Après avoir résisté pendant près de 18 mois, le fondateur se trouve, ainsi, acculé à tirer la révérence, pour mieux se consacrer aux autres publications de Dar Assabah. Raouf Cheikhrourou, navigateur rompu au grand large, se résout à réduire sa voilure. Lui qui a toujours rêvé de « lancer la Mercédès de la presse magazine » ne peut se contenter de n’importe quel sort. Un sort scellé depuis plusieurs mois, semble-t-il, bien même avant le changement, il y a 6 mois, du coordinateur de la rédaction.
« Il faut le dire, à la base, le concept est bon. Mais, dès le lancement, le décollage n’a pu s’effectuer comme espéré, explique à Leaders, un spécialiste des médias. La puissance de feu rédactionnelle et promotionnelle n’est pas parvenue à hisser très haut ce magazine du week-end et à le positionner solidement sur l'orbite de la large audience et, à tout le moins, de l’équilibre financier, sans songer à un fort retour sur investissement. Dans cette industrie, résister plus de six mois comme il l’a fait, est un acte de bravoure.»
« L’expérience a le mérite d’avoir été tentée, ajoute-t-il, et Raouf Cheikhrouhou s’y est totalement investi, ne lésinant pas sur les moyens quand il a fallu les mobiliser et les bonnes décisions quand il a fallu les prendre" déclare un observateur à Leaders.

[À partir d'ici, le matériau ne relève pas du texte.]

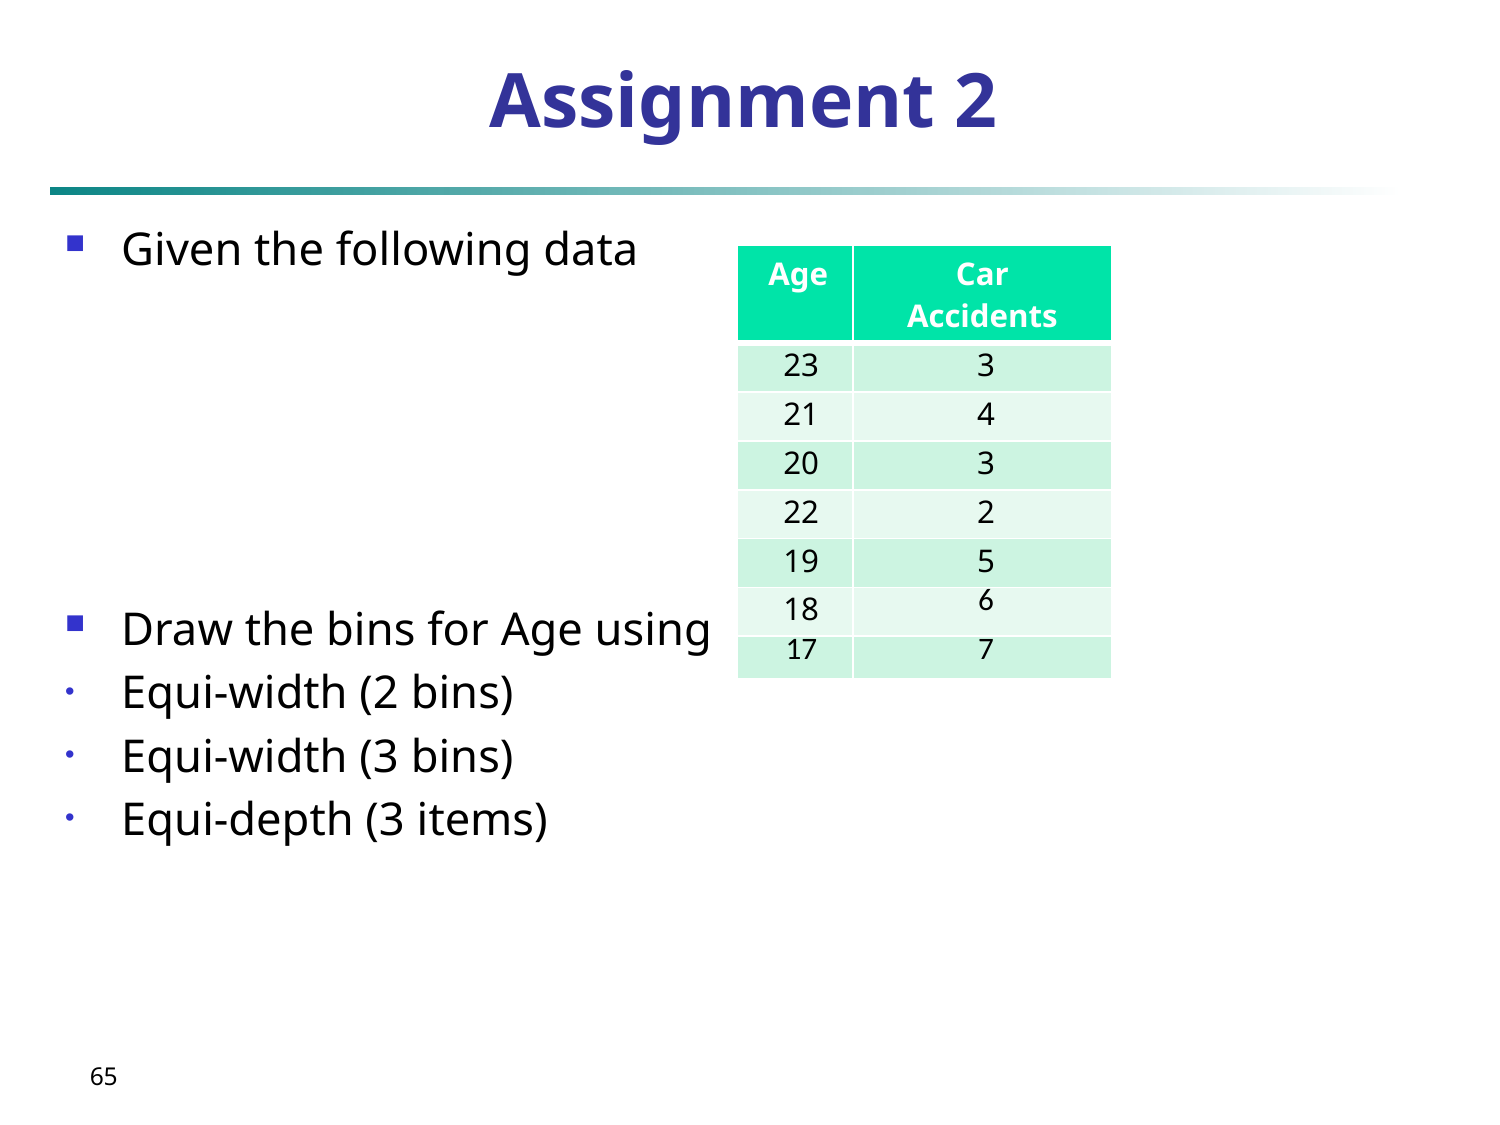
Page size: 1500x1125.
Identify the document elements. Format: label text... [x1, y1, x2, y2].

table_cell 20 [738, 442, 852, 489]
table_header Age [738, 246, 852, 340]
table_cell 17 [738, 637, 852, 678]
table_cell 21 [738, 393, 852, 440]
table_cell 18 [738, 588, 852, 635]
list Given the following data Draw the bins for Age using Equi-width (2 bins) Equi-width (3 bins) Equi-depth (3 items) [50, 212, 1425, 1063]
table_cell 6 [854, 588, 1111, 635]
table_cell 23 [738, 346, 852, 391]
table_cell 4 [854, 393, 1111, 440]
title Assignment 2 [24, 50, 1463, 150]
table_cell 3 [854, 346, 1111, 391]
table_cell 2 [854, 491, 1111, 538]
table_cell 7 [854, 637, 1111, 678]
table_header Car Accidents [854, 246, 1111, 340]
table_cell 5 [854, 539, 1111, 587]
table_cell 22 [738, 491, 852, 538]
slide_number 65 [74, 1024, 424, 1102]
table_cell 19 [738, 539, 852, 587]
table_cell 3 [854, 442, 1111, 489]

L’effet d’émulation entre les publications du groupe n’a pas, d’ailleurs, manqué de doper le quotidien Le Temps qui ne cesse de gagner en vigueur, indépendance et liberté de ton. Mais, il a fallu se rendre à l’évidence. Autant concentrer toutes les énergies sur ce qui réussit. Ainsi sont les dures lois de l’industrie de la presse. Mais, il ne faut pas que cette expérience ait un effet dissuasif sur d’autres éditeurs. Pas plus que dans les autres secteurs, il n'y a pas de fatalité de l'échec dans la presse d'autant plus que le lecteur tunisien demeure demandeur de magazines soignés et c’est aux journalistes de les concevoir avec talent et intelligence et aux annonceurs de les soutenir.